Es ist eine der beliebtesten Pseudowissenschaften Hollywoods: Der Mensch nutzt nur 10 Prozent seines Gehirns, und die Erweckung der verbleibenden 90 Prozent – angeblich schlafend – erlaubt es ansonsten gewöhnlichen Menschen, außergewöhnliche geistige Fähigkeiten zu zeigen. In Phenomenon (1996) erlangt John Travolta die Fähigkeit, Erdbeben vorherzusagen und lernt sofort Fremdsprachen. Scarlett Johansson wird in Lucy (2014) zu einer Martial-Arts-Meisterin mit Superkräften. Und in Limitless (2011) schreibt Bradley Cooper über Nacht einen Roman.
Diese fertige Blaupause für Fantasy-Filme ist auch beim breiten Publikum beliebt. In einer Umfrage stimmten 65 Prozent der Befragten der Aussage zu: „Der Mensch nutzt täglich nur 10 Prozent seines Gehirns.“ Die Wahrheit ist jedoch, dass wir unser gesamtes Gehirn die ganze Zeit über nutzen.

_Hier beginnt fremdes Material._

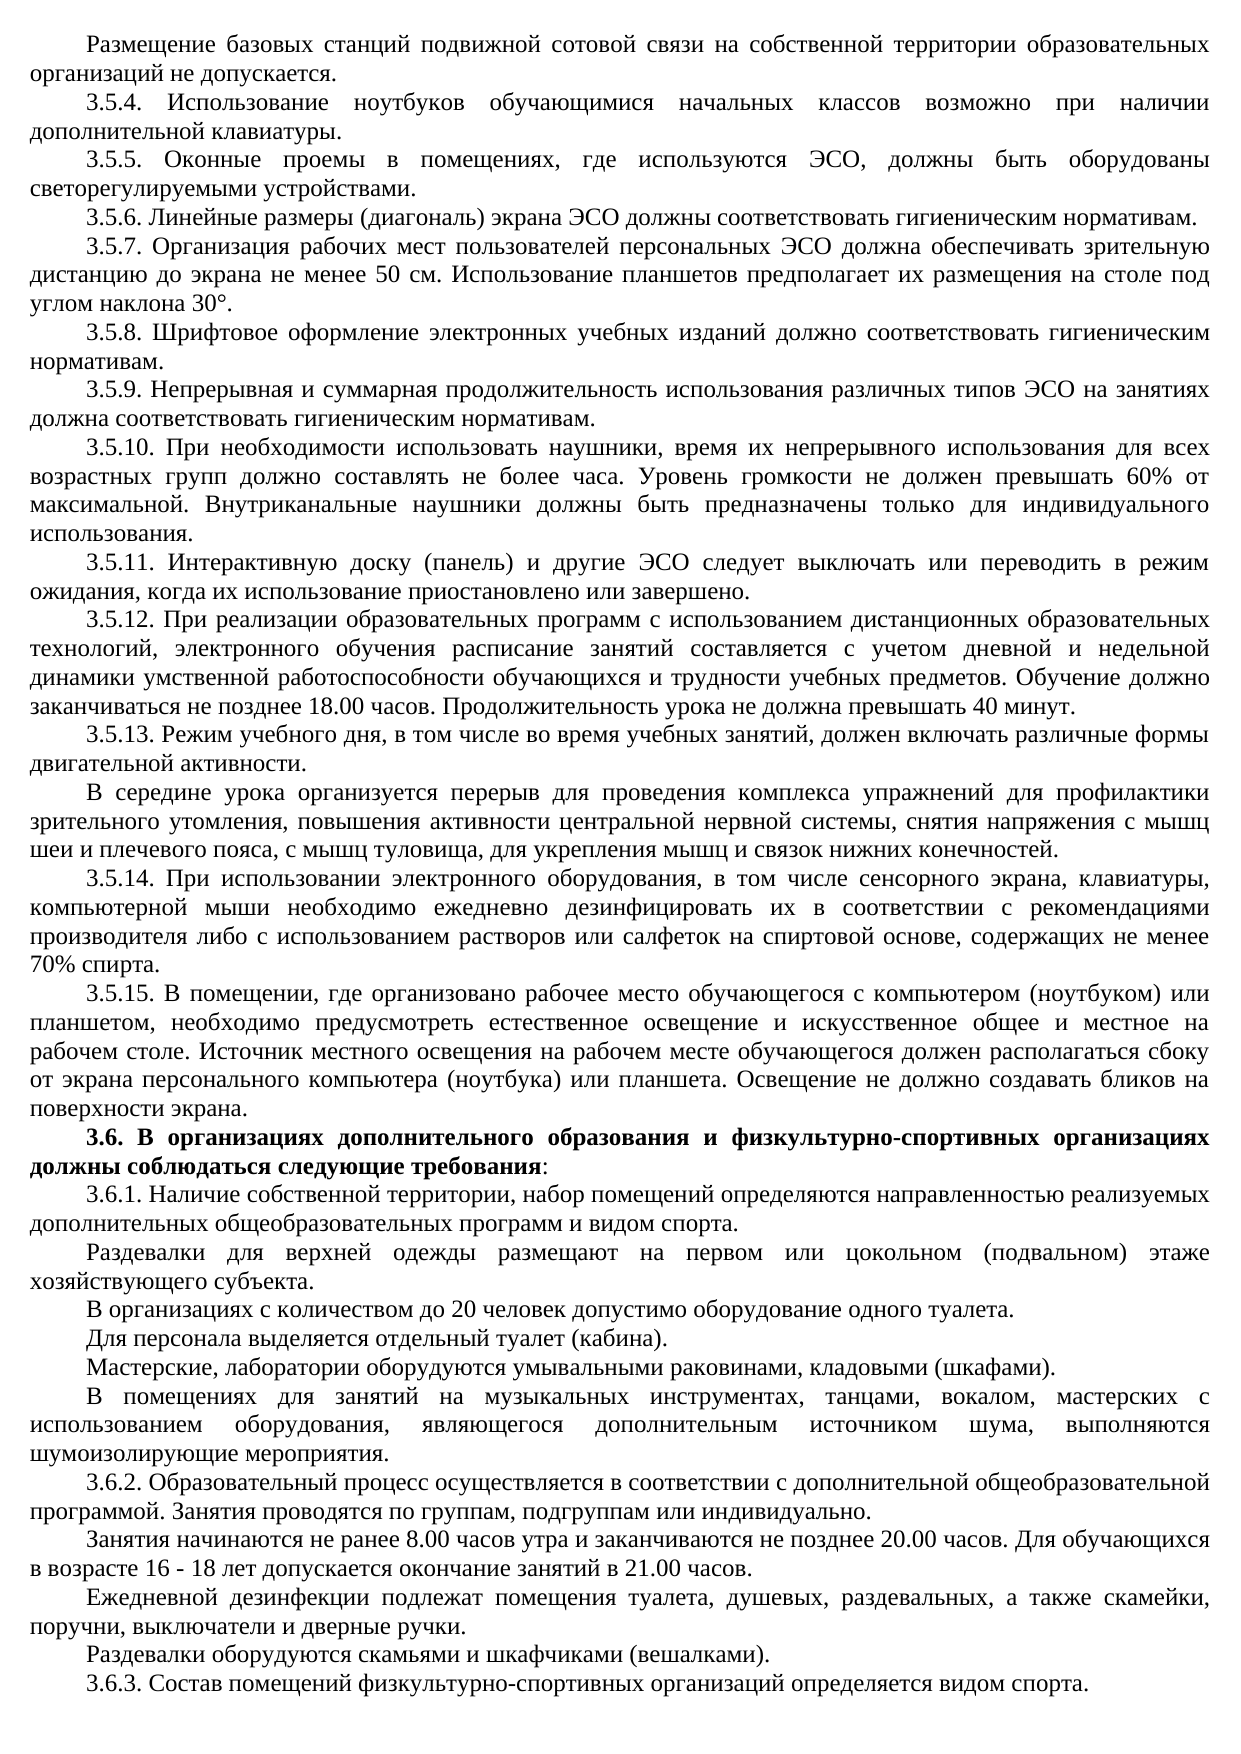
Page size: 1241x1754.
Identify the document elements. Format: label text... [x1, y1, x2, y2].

text Размещение базовых станций подвижной сотовой связи на собственной территории образовательных организаций не допускается. [29, 29, 1211, 87]
text 3.6.2. Образовательный процесс осуществляется в соответствии с дополнительной общеобразовательной программой. Занятия проводятся по группам, подгруппам или индивидуально. [29, 1467, 1211, 1524]
text 3.5.12. При реализации образовательных программ с использованием дистанционных образовательных технологий, электронного обучения расписание занятий составляется с учетом дневной и недельной динамики умственной работоспособности обучающихся и трудности учебных предметов. Обучение должно заканчиваться не позднее 18.00 часов. Продолжительность урока не должна превышать 40 минут. [29, 604, 1211, 719]
text В организациях с количеством до 20 человек допустимо оборудование одного туалета. [29, 1294, 1211, 1323]
text 3.5.6. Линейные размеры (диагональ) экрана ЭСО должны соответствовать гигиеническим нормативам. [29, 202, 1211, 231]
text 3.6.1. Наличие собственной территории, набор помещений определяются направленностью реализуемых дополнительных общеобразовательных программ и видом спорта. [29, 1179, 1211, 1237]
text 3.5.13. Режим учебного дня, в том числе во время учебных занятий, должен включать различные формы двигательной активности. [29, 719, 1211, 777]
text Раздевалки оборудуются скамьями и шкафчиками (вешалками). [29, 1639, 1211, 1668]
text Занятия начинаются не ранее 8.00 часов утра и заканчиваются не позднее 20.00 часов. Для обучающихся в возрасте 16 - 18 лет допускается окончание занятий в 21.00 часов. [29, 1524, 1211, 1582]
text В помещениях для занятий на музыкальных инструментах, танцами, вокалом, мастерских с использованием оборудования, являющегося дополнительным источником шума, выполняются шумоизолирующие мероприятия. [29, 1381, 1211, 1467]
text 3.5.7. Организация рабочих мест пользователей персональных ЭСО должна обеспечивать зрительную дистанцию до экрана не менее 50 см. Использование планшетов предполагает их размещения на столе под углом наклона 30°. [29, 231, 1211, 317]
text Для персонала выделяется отдельный туалет (кабина). [29, 1323, 1211, 1352]
text 3.5.15. В помещении, где организовано рабочее место обучающегося с компьютером (ноутбуком) или планшетом, необходимо предусмотреть естественное освещение и искусственное общее и местное на рабочем столе. Источник местного освещения на рабочем месте обучающегося должен располагаться сбоку от экрана персонального компьютера (ноутбука) или планшета. Освещение не должно создавать бликов на поверхности экрана. [29, 978, 1211, 1122]
text Ежедневной дезинфекции подлежат помещения туалета, душевых, раздевальных, а также скамейки, поручни, выключатели и дверные ручки. [29, 1582, 1211, 1639]
text 3.5.4. Использование ноутбуков обучающимися начальных классов возможно при наличии дополнительной клавиатуры. [29, 87, 1211, 144]
text 3.6. В организациях дополнительного образования и физкультурно-спортивных организациях должны соблюдаться следующие требования: [29, 1122, 1211, 1179]
text 3.5.8. Шрифтовое оформление электронных учебных изданий должно соответствовать гигиеническим нормативам. [29, 317, 1211, 374]
text 3.5.9. Непрерывная и суммарная продолжительность использования различных типов ЭСО на занятиях должна соответствовать гигиеническим нормативам. [29, 374, 1211, 432]
text Мастерские, лаборатории оборудуются умывальными раковинами, кладовыми (шкафами). [29, 1352, 1211, 1381]
text 3.5.10. При необходимости использовать наушники, время их непрерывного использования для всех возрастных групп должно составлять не более часа. Уровень громкости не должен превышать 60% от максимальной. Внутриканальные наушники должны быть предназначены только для индивидуального использования. [29, 432, 1211, 547]
text 3.6.3. Состав помещений физкультурно-спортивных организаций определяется видом спорта. [29, 1668, 1211, 1697]
text Раздевалки для верхней одежды размещают на первом или цокольном (подвальном) этаже хозяйствующего субъекта. [29, 1237, 1211, 1294]
text 3.5.11. Интерактивную доску (панель) и другие ЭСО следует выключать или переводить в режим ожидания, когда их использование приостановлено или завершено. [29, 547, 1211, 604]
text 3.5.5. Оконные проемы в помещениях, где используются ЭСО, должны быть оборудованы светорегулируемыми устройствами. [29, 144, 1211, 202]
text 3.5.14. При использовании электронного оборудования, в том числе сенсорного экрана, клавиатуры, компьютерной мыши необходимо ежедневно дезинфицировать их в соответствии с рекомендациями производителя либо с использованием растворов или салфеток на спиртовой основе, содержащих не менее 70% спирта. [29, 863, 1211, 978]
text В середине урока организуется перерыв для проведения комплекса упражнений для профилактики зрительного утомления, повышения активности центральной нервной системы, снятия напряжения с мышц шеи и плечевого пояса, с мышц туловища, для укрепления мышц и связок нижних конечностей. [29, 777, 1211, 863]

Woher wissen wir das? Zum einen, weil, wenn wir nur 10 Prozent unseres Gehirns bräuchten, die meisten Hirnverletzungen keine erkennbaren Folgen hätten, da der Schaden Teile des Gehirns beträfe, die eigentlich nichts tun. Wir wissen auch, dass die natürliche Auslese die Entwicklung nutzloser anatomischer Strukturen verhindert: Frühe Menschen, die ihre knappen physischen Ressourcen für das Wachstum und die Erhaltung riesiger Mengen überschüssigen Hirngewebes eingesetzt hätten, wären von denjenigen verdrängt worden, die diese kostbaren Ressourcen für Dinge verwendet hätten, die für das Überleben und den Fortpflanzungserfolg wichtiger sind. Ein stärkeres Immunsystem, stärkere Muskeln, besser aussehendes Haar – so ziemlich alles wäre nützlicher gewesen als ein Kopf voller trägem Gewebe.
Wir konnten diese logischen Schlussfolgerungen mit harten Beweisen untermauern. Bildgebende Verfahren wie die Positronen-Emissions-Tomographie (PET) und die funktionelle Magnetresonanztomographie (fMRI) erlauben es Ärzten und Wissenschaftlern, die Gehirnaktivität in Echtzeit zu kartieren. Die Daten zeigen deutlich, dass große Bereiche des Gehirns – weit mehr als 10 Prozent – für alle Arten von Aktivitäten genutzt werden, von scheinbar einfachen Aufgaben wie Ruhe oder dem Betrachten von Bildern bis hin zu komplexeren wie Lesen oder Rechnen. Wissenschaftler haben noch keinen Bereich des Gehirns gefunden, der nichts tut.
Wie kam es also zu der Annahme, dass 90 Prozent unseres Gehirns nutzlos sind? Der Mythos wird oft fälschlicherweise dem Psychologen William James aus dem 19. Jahrhundert zugeschrieben, der behauptete, dass der größte Teil unseres geistigen Potenzials ungenutzt bleibt. Aber er hat nie einen Prozentsatz angegeben. Auch Albert Einstein – ein Magnet für die falsche Zuordnung von Zitaten – wurde dafür verantwortlich gemacht. In Wirklichkeit stammt das Konzept höchstwahrscheinlich aus der amerikanischen Selbsthilfe-Industrie. Eine der frühesten Erwähnungen findet sich im Vorwort zu Dale Carnegies Mega-Bestseller „How to Win Friends and Influence People“ von 1936. Die Idee, dass wir nur einen Bruchteil des vollen Potenzials unseres Gehirns nutzen, ist seitdem ein Grundnahrungsmittel für Motivationsgurus, New-Age-Händler und uninspirierte Drehbuchautoren.
Das sind natürlich schlechte Nachrichten für jeden, der hofft, das Geheimnis zu finden, über Nacht ein Genie zu werden. Die gute Nachricht ist jedoch, dass harte Arbeit immer noch funktioniert. Es gibt viele Gründe, die dafür sprechen, dass Sie Ihre Gehirnleistung steigern können, indem Sie regelmäßig an herausfordernden geistigen Aufgaben arbeiten, wie zum Beispiel ein Musikinstrument spielen, rechnen oder einen Roman lesen.